## About this task
Everything in the records must be copied exactly, apart from the pictures.

## Extracted material
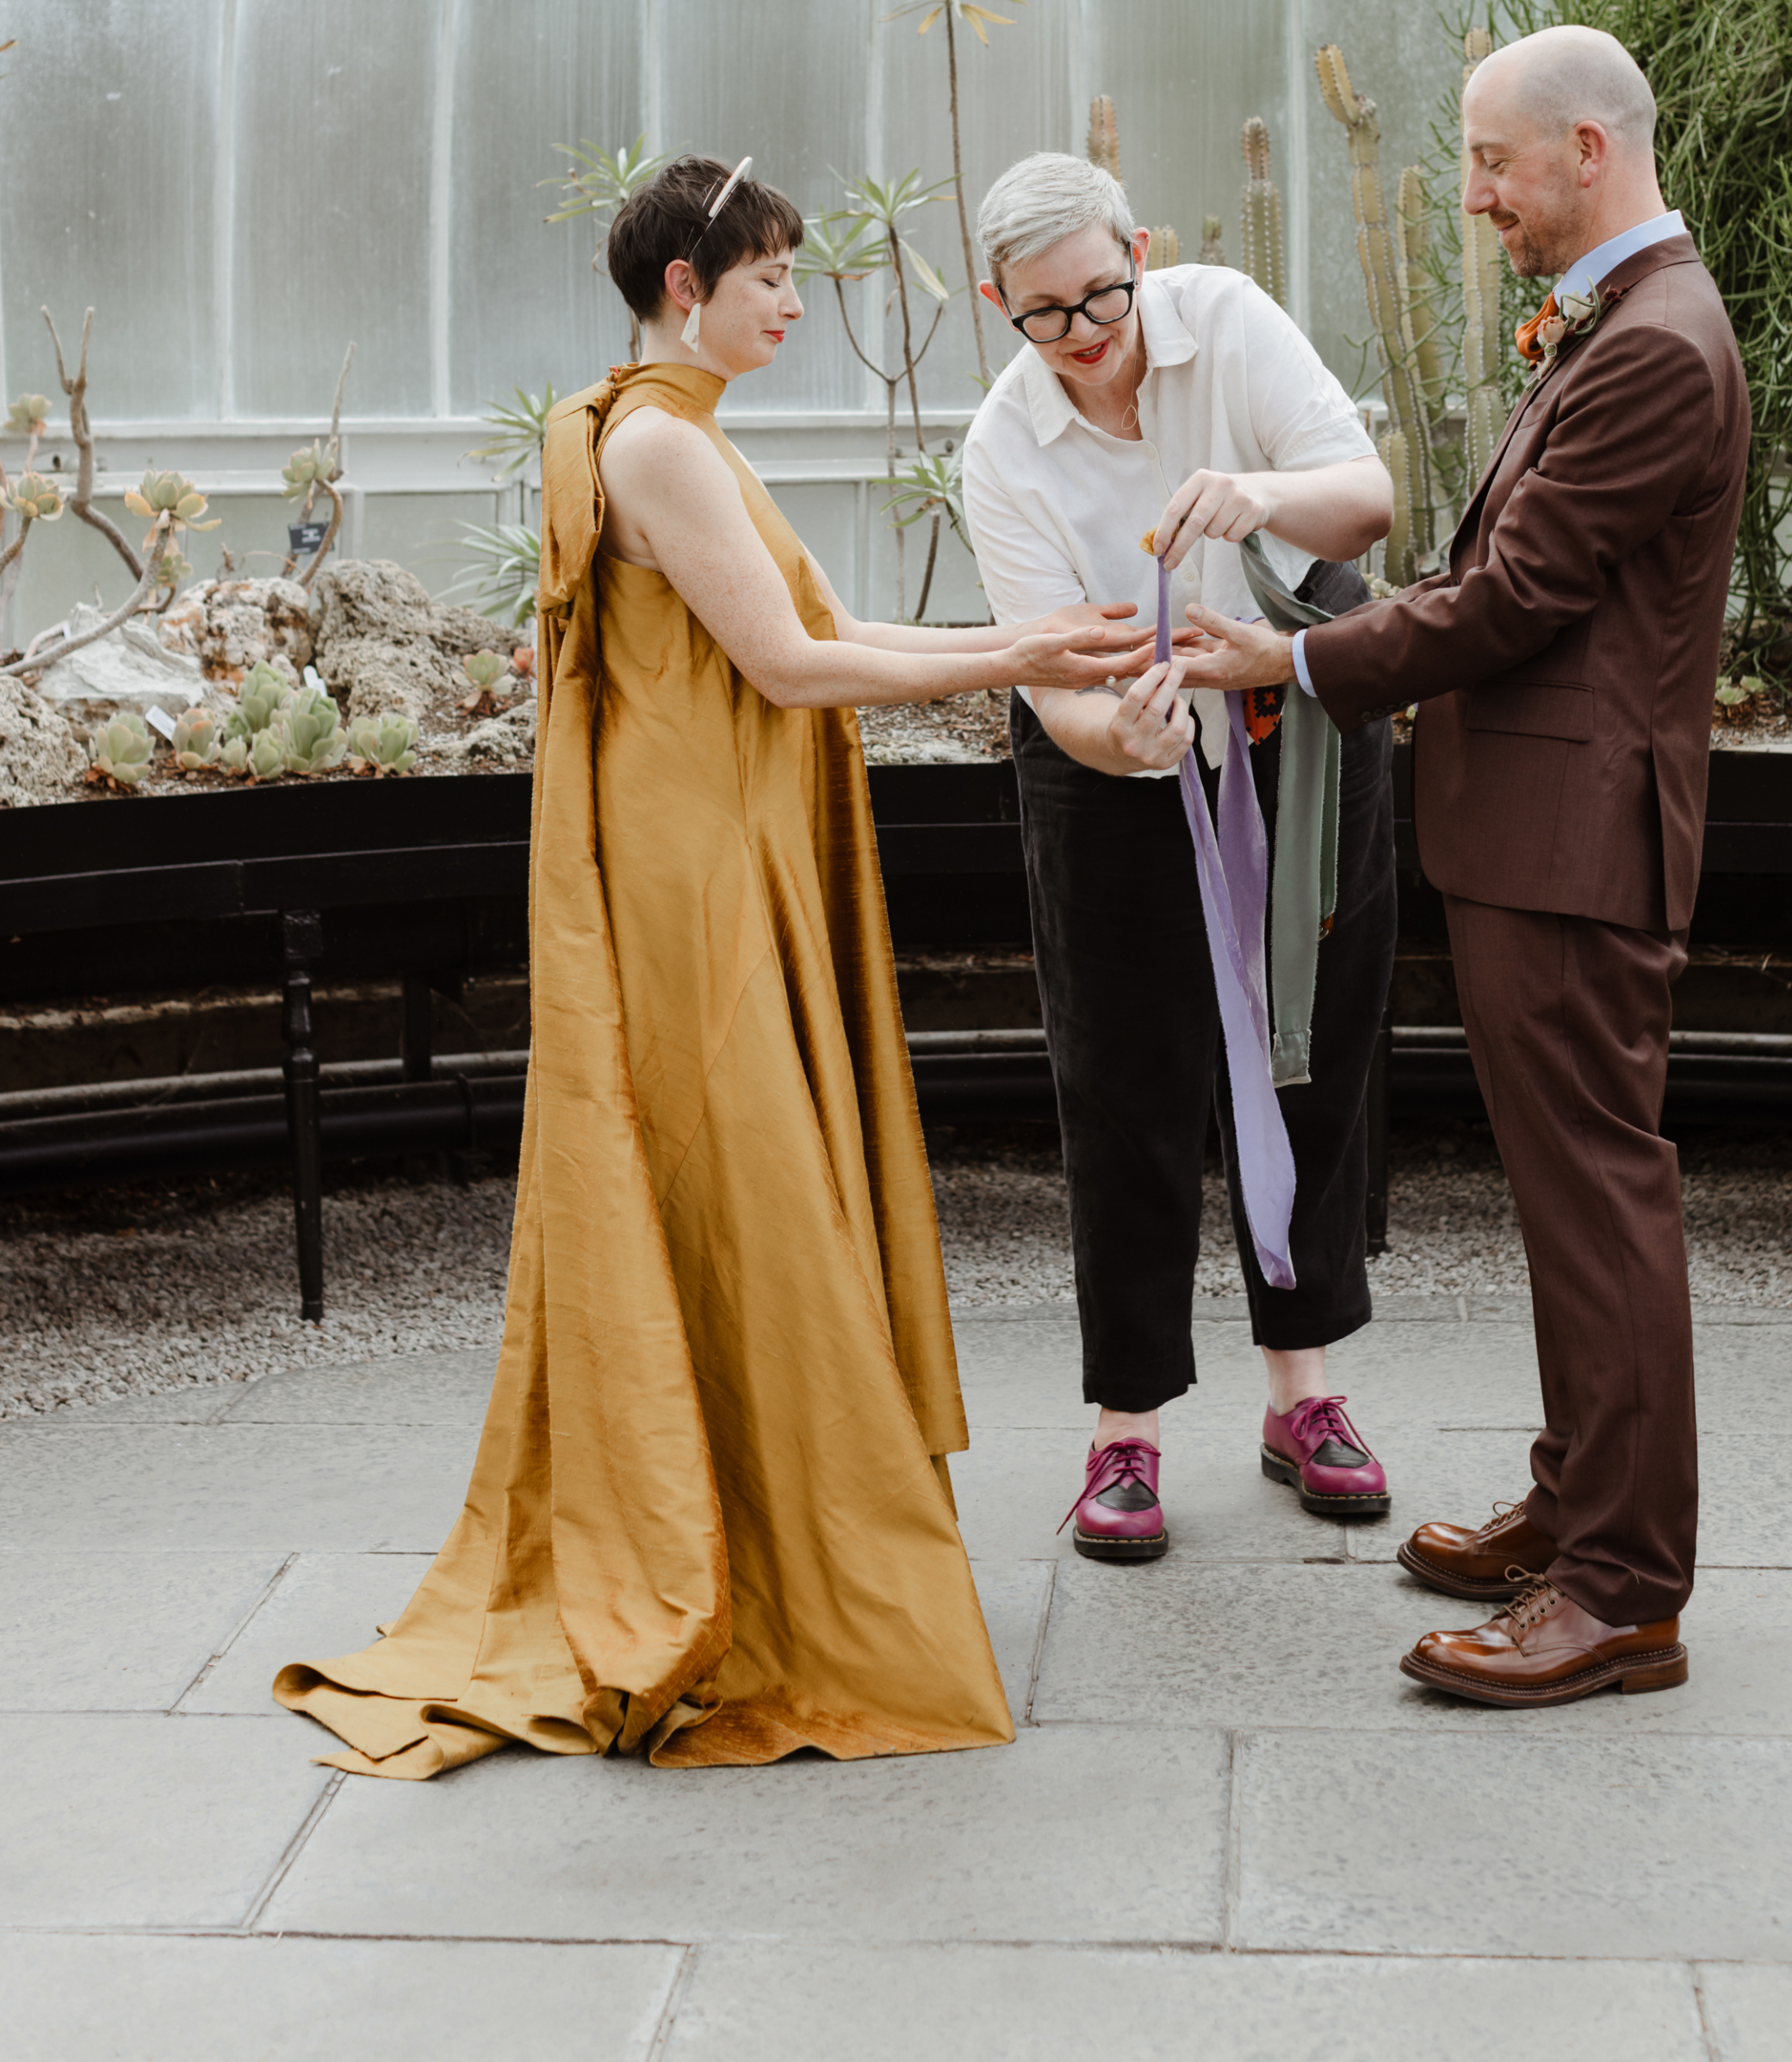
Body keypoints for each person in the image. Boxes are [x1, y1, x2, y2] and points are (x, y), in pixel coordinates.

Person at [276, 152, 1150, 1774]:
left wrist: (1021, 646)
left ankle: (724, 1517)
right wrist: (1026, 653)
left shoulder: (650, 432)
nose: (795, 305)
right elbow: (796, 662)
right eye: (771, 280)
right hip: (692, 883)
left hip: (700, 855)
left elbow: (811, 641)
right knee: (741, 1188)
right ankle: (737, 1555)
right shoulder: (663, 447)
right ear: (689, 283)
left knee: (735, 1189)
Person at [1181, 27, 1751, 1707]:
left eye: (1495, 162)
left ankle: (1624, 1590)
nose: (1479, 196)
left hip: (1576, 845)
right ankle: (1583, 1502)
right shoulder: (1628, 319)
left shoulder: (1657, 345)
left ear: (1587, 147)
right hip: (1542, 833)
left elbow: (1516, 596)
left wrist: (1284, 660)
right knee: (1577, 1201)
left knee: (1597, 1206)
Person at [958, 152, 1398, 1564]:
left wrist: (1255, 497)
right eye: (1047, 314)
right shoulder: (1001, 447)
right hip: (1112, 765)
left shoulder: (1231, 317)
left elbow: (1368, 501)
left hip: (1290, 720)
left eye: (1104, 291)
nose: (1088, 333)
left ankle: (1305, 1393)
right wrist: (1124, 741)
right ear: (998, 307)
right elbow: (1052, 688)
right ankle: (1124, 1425)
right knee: (1123, 1078)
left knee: (1312, 1050)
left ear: (1139, 248)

## Answer box
Body keypoints for each person in the image. Boxes are [x1, y1, x2, y2] and points are (x, y), in pixel coordinates.

Person at [276, 152, 1150, 1774]:
left wrist: (1021, 646)
left ankle: (724, 1517)
right wrist: (1026, 653)
left shoulder: (650, 432)
nose: (795, 305)
right elbow: (796, 662)
right eye: (771, 280)
right hip: (692, 883)
left hip: (700, 855)
left elbow: (811, 641)
right knee: (741, 1188)
right ankle: (737, 1555)
right shoulder: (663, 447)
right ear: (689, 283)
left knee: (735, 1189)
Person at [1181, 27, 1751, 1707]:
left eye: (1495, 162)
left ankle: (1624, 1590)
nose: (1479, 196)
left hip: (1576, 845)
right ankle: (1583, 1502)
right shoulder: (1628, 319)
left shoulder: (1657, 345)
left ear: (1587, 147)
right hip: (1542, 833)
left elbow: (1516, 596)
left wrist: (1284, 660)
right knee: (1577, 1201)
left knee: (1597, 1206)
Person at [958, 152, 1398, 1564]:
left wrist: (1255, 497)
right eye: (1047, 314)
right shoulder: (1001, 447)
right hip: (1112, 765)
left shoulder: (1231, 317)
left elbow: (1368, 501)
left hip: (1290, 720)
left eye: (1104, 291)
nose: (1088, 333)
left ankle: (1305, 1393)
right wrist: (1124, 741)
right ear: (998, 307)
right elbow: (1052, 688)
right ankle: (1124, 1425)
right knee: (1123, 1078)
left knee: (1312, 1050)
left ear: (1139, 248)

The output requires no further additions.